Large Language Models (LLMs) have revolutionized natural language processing but face significant challenges in handling very long sequences. The primary issue stems from the Transformer architecture’s quadratic complexity relative to sequence length and its substantial key-value (KV) cache requirements. These limitations severely impact the models’ efficiency, particularly during inference, making them prohibitively slow for generating extended sequences. This bottleneck hinders the development of applications that require reasoning over multiple long documents, processing large codebases, or modeling complex environments in agent-based systems. Researchers are therefore seeking more efficient architectures that can maintain or surpass the performance of Transformers while significantly reducing computational demands.
Researchers have explored various approaches to qualify the efficiency challenges in LLMs. Attention-free models, such as S4, GSS, and BiGS, have demonstrated improved computational and memory efficiency. The Mamba model, incorporating input-specific context selection, has shown superior performance compared to Transformers across different scales. Other sub-quadratic and hybrid architectures have also been proposed. Distillation techniques have been employed to transfer knowledge from Transformers to linear RNN-style models, as seen in Laughing Hyena and progressive knowledge approaches. Speculative decoding has emerged as a promising method to accelerate inference, utilizing smaller draft models to generate candidate tokens for verification by larger target models. These approaches include rejection sampling schemes, tree-structured candidate organization, and both trained and training-free draft models.
Researchers from Cornell University, the University of Geneva, Together AI, and Princeton University propose a unique approach to mitigate the efficiency challenges of LLM models by distilling a pre-trained Transformer into a linear RNN. This method aims to preserve generation quality while significantly improving inference speed. The proposed technique involves mapping Transformer weights to a modified Mamba architecture, which can be directly initialized from the attention block of a pre-trained model. A multistage distillation pipeline, combining progressive distillation, supervised fine-tuning, and directed preference optimization, is introduced to enhance perplexity and downstream performance. The researchers also develop a hardware-aware speculative sampling algorithm and a fast kernel for speculative decoding on Mamba and hybrid architectures, achieving a throughput of over 300 tokens/second for a 7B-parameter model. This approach effectively applies speculative decoding to the hybrid architecture, addressing the need for efficient inference in complex LLM applications.
The proposed method transforms Transformer models into Mamba models using linear RNNs, addressing the limitations of attention mechanisms. By expanding the linear hidden state capacity through Mamba’s continuous-time state-space model, the approach dynamically constructs a discrete-time linear RNN. This innovative architecture initializes from attention parameters and employs hardware-aware factorization for efficient implementation. The method then applies knowledge distillation to compress the large Transformer model into a smaller Mamba-based network, focusing on fine-tuning and alignment steps. This process combines sequence-level knowledge distillation and word-level KL-Divergence for supervised fine-tuning while adapting Direct Preference Optimization for preference alignment.

> [Material shown]:
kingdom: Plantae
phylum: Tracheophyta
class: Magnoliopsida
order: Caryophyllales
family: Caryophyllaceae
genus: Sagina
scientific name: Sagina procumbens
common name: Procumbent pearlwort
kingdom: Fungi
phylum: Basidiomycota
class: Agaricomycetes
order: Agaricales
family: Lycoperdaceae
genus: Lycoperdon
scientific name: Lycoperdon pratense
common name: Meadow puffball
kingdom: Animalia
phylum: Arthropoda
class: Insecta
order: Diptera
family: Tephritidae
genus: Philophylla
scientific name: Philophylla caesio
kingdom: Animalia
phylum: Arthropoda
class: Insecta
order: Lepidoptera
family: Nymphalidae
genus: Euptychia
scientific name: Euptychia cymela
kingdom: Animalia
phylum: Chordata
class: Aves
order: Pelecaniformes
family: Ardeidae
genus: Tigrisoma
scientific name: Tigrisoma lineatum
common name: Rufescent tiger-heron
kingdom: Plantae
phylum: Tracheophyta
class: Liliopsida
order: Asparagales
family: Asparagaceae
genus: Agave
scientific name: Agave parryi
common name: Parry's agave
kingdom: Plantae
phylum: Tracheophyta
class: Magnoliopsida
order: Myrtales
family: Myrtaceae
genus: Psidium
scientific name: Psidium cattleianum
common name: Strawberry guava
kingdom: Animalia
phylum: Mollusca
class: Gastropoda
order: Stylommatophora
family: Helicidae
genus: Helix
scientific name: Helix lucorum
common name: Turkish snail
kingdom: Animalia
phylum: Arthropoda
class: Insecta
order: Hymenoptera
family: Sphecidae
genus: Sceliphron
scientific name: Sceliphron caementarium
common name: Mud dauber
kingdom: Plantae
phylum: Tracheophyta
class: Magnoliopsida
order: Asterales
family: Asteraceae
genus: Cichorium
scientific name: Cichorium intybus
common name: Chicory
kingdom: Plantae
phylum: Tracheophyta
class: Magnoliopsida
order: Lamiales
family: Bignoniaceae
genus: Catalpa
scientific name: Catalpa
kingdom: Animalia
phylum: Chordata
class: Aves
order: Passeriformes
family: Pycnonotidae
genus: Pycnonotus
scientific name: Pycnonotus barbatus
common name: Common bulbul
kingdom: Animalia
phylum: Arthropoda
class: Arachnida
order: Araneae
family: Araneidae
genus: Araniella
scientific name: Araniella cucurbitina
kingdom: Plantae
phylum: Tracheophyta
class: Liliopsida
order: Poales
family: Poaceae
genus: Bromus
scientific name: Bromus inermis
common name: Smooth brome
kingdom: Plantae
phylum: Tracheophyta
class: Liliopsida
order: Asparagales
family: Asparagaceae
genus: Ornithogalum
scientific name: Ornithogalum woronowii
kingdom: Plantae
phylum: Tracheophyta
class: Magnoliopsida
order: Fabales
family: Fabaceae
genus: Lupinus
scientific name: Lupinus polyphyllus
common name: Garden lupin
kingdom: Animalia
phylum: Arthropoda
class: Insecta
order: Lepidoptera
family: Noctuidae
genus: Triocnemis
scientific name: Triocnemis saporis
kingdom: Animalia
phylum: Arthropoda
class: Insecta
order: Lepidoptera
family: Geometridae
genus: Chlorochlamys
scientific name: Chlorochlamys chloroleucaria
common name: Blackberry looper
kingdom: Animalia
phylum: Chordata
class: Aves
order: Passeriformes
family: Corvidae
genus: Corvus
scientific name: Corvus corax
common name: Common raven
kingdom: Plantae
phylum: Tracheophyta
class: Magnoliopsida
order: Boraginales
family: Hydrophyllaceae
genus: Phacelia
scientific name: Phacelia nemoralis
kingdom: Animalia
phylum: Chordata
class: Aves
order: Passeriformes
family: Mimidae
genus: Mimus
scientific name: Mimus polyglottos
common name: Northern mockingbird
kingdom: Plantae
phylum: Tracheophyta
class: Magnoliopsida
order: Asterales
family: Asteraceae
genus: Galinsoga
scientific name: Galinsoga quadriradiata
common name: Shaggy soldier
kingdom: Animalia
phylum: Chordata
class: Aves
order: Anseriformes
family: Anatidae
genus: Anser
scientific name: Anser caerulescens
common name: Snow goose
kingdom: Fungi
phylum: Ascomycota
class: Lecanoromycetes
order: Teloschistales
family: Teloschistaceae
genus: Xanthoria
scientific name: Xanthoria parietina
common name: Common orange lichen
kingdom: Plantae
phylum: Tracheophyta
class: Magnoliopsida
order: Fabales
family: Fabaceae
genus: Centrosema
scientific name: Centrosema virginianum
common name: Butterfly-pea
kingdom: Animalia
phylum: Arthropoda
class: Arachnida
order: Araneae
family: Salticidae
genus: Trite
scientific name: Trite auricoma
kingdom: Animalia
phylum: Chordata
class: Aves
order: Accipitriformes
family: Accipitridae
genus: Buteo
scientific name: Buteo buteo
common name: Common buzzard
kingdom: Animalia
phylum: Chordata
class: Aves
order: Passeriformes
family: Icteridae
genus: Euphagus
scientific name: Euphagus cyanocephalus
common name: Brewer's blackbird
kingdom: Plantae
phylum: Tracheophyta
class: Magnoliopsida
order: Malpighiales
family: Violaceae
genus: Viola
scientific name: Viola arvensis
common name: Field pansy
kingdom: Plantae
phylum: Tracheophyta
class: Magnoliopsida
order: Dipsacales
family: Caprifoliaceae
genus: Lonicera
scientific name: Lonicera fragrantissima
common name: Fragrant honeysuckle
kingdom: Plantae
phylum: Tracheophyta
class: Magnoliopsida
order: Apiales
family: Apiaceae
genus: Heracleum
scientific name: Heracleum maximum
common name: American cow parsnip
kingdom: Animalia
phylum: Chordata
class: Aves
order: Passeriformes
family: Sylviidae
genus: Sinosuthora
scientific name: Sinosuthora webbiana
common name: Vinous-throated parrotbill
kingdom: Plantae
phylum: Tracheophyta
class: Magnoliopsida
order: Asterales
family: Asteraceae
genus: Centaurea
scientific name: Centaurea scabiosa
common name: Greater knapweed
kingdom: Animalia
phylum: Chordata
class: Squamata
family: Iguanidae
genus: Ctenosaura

> [Tasks and exercises]:
1/ According to the article about distilling Transformers into Mamba, why are researchers looking for more efficient architectures than the Transformer? Answer in one to three sentences.
2/ Print the part of the article about distilling Transformers into Mamba starting at "The proposed method" and ending at "for preference alignment.".
Rely only on the article about distilling Transformers into Mamba.

> [Answers by item number]:
1/ The Transformer's quadratic complexity relative to sequence length and its large key-value cache requirements make inference prohibitively slow for generating long sequences. This bottleneck holds back applications such as reasoning over multiple long documents, processing large codebases, or modeling complex environments in agent-based systems.

2/
The proposed method transforms Transformer models into Mamba models using linear RNNs, addressing the limitations of attention mechanisms. By expanding the linear hidden state capacity through Mamba’s continuous-time state-space model, the approach dynamically constructs a discrete-time linear RNN. This innovative architecture initializes from attention parameters and employs hardware-aware factorization for efficient implementation. The method then applies knowledge distillation to compress the large Transformer model into a smaller Mamba-based network, focusing on fine-tuning and alignment steps. This process combines sequence-level knowledge distillation and word-level KL-Divergence for supervised fine-tuning while adapting Direct Preference Optimization for preference alignment.